— Leurs conditions de vie, Danglard ? Pauvres ?
— Disons démunis. Antoine travaille chez un serrurier, loge dans une petite chambre au-dessus de la boutique. Heller-Deville lui a…
— Parfait. Sautez dans votre voiture, vous me raconterez les détails à l’arrivée. Vous avez pu avancer sur le physicien tortionnaire ?
— Je l’ai coincé sur mon écran hier à minuit. C’est Châtellerault. Les aciers Messelet, très grosse boîte installée dans la zone industrielle, fournisseuse numéro un pour les flottes aériennes, marché mondial.

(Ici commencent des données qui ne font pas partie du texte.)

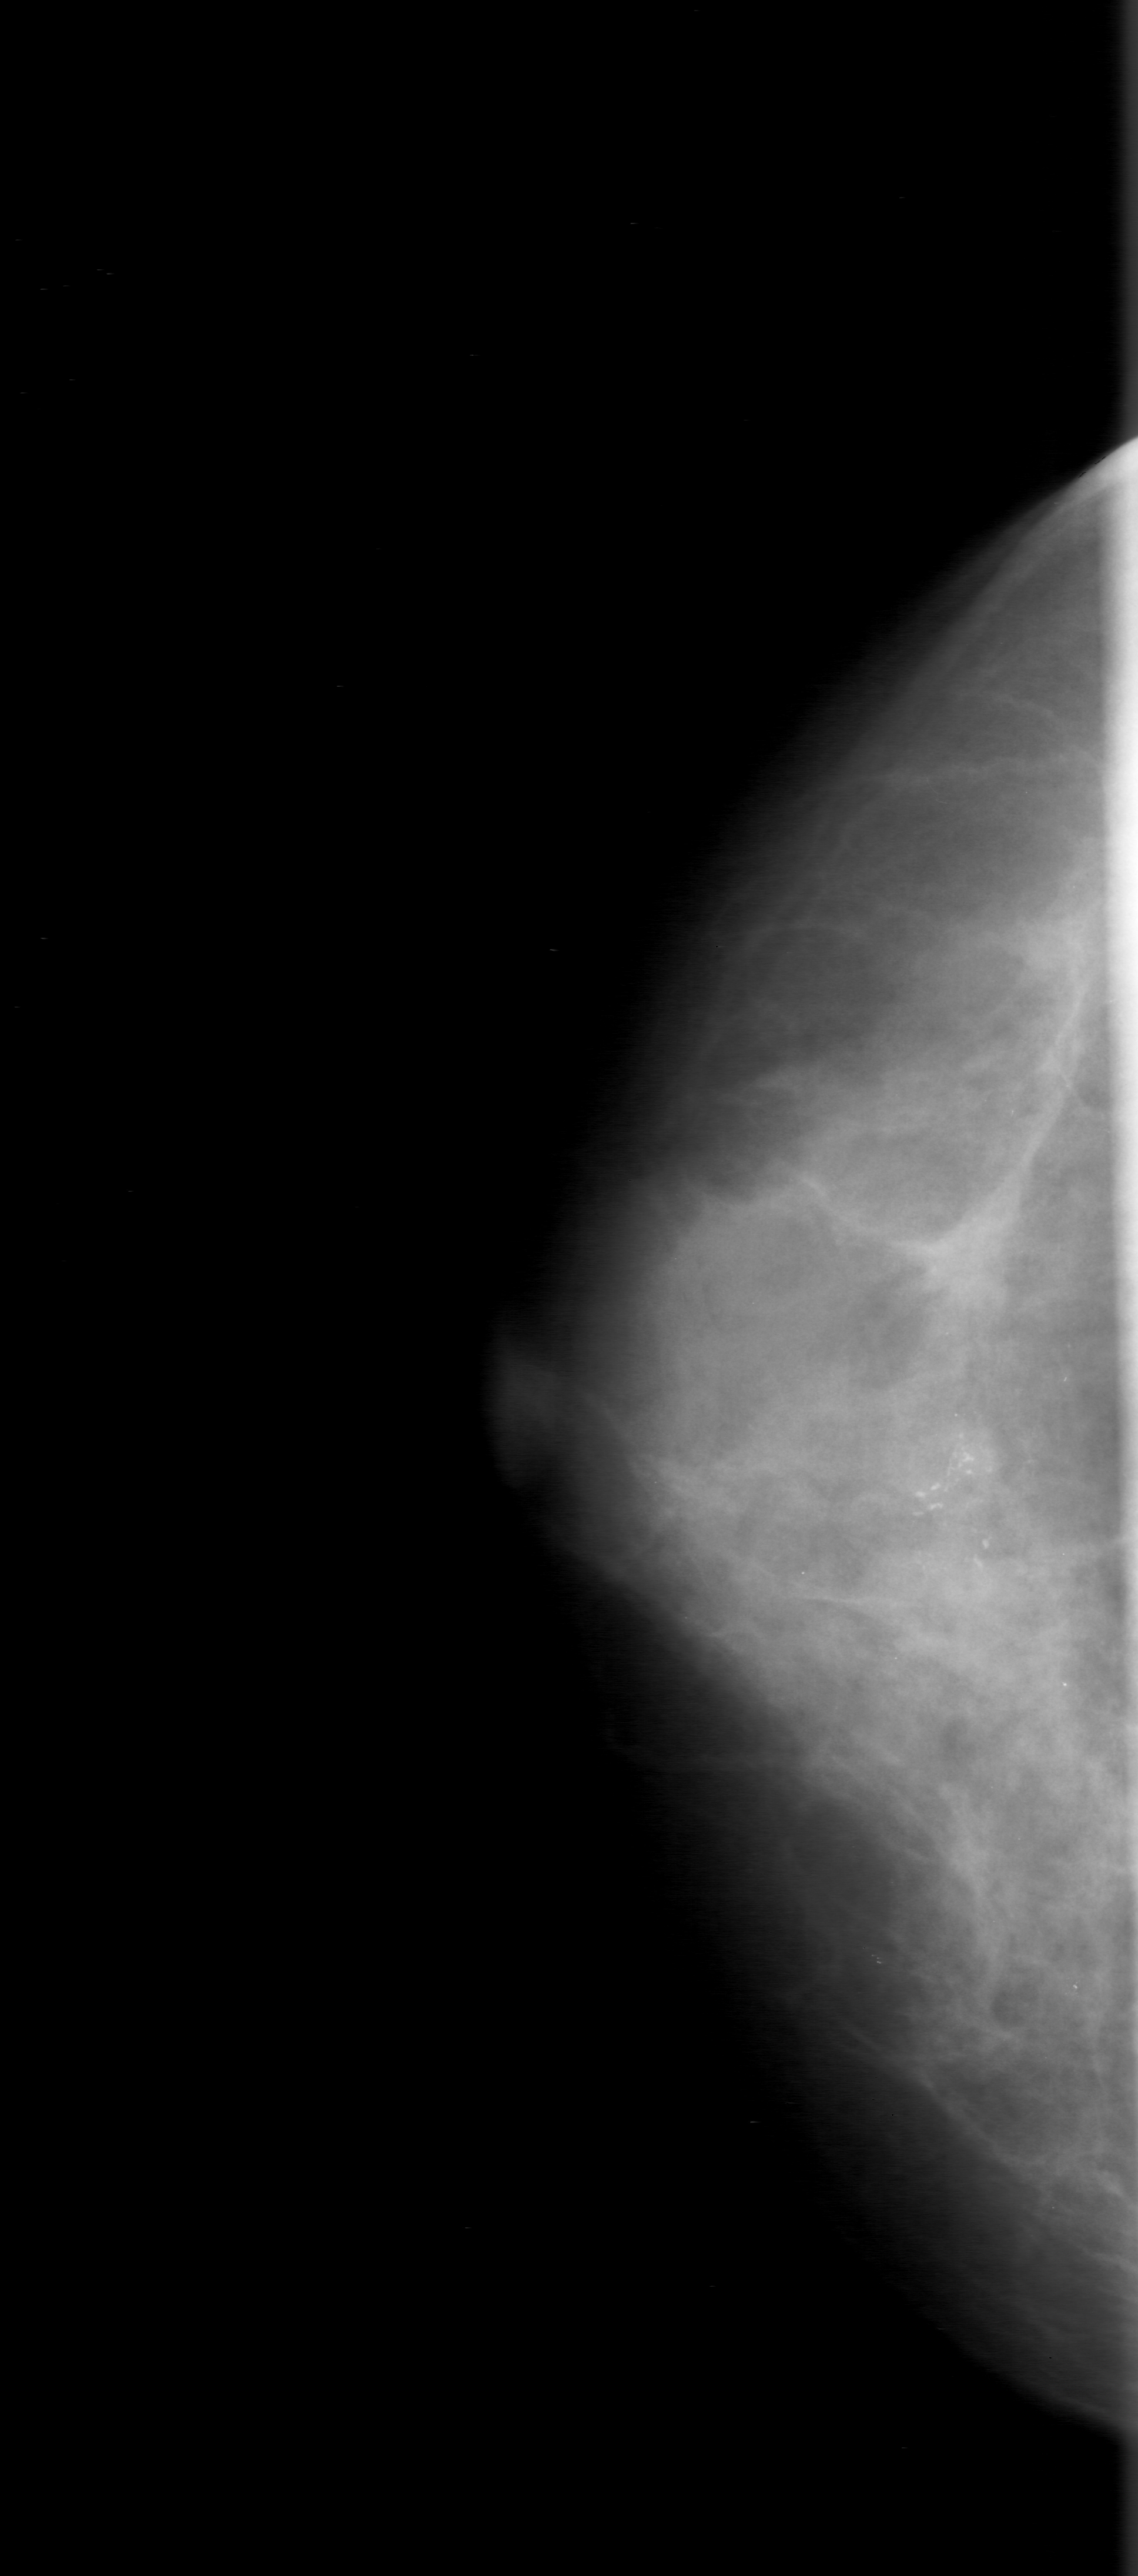
Mammogram (digitized film). Right breast. Craniocaudal (CC) view. Breast composition: heterogeneously dense (BI-RADS density category 3 of 4). 1138 × 2576 image matrix.
Marked abnormalities (boxes around the expert regions of interest):
- calcifications, morphology fine linear branching, distribution clustered; BI-RADS assessment category 3; pathology result (as recorded, not read from the image): malignant: bounding box [x1, y1, x2, y2] px = [808, 1357, 1130, 1690]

— Grosse prise, Danglard. Messelet en est le propriétaire ?
— Oui, Rodolphe Messelet, ingénieur en sciences physiques, professeur à l’université, directeur de laboratoire, chef d’entreprise, et détenteur exclusif de neuf brevets d’invention.
— Dont un acier ultraléger quasiment infissible ?
— Non fissible, corrigea Danglard. Oui, entre autres. Il a déposé ce brevet il y a sept ans et sept mois.
— C’est lui, Danglard, le commanditaire du supplice et du vol.
— Évidemment c’est lui. Mais c’est aussi un roitelet de la province et un intouchable de l’industrie française.
— On le touchera.
— Je ne pense pas que l’Intérieur va nous épauler sur ce coup-là, commissaire. Beaucoup trop de fric et de réputation nationale en jeu.
— On n’a besoin de prévenir personne, et encore moins Brézillon. Une fuite dans la presse et la tache d’huile gagnera cette ordure dans les deux jours. Il n’aura plus qu’à déraper et se rétamer. On le ramassera en cour de justice.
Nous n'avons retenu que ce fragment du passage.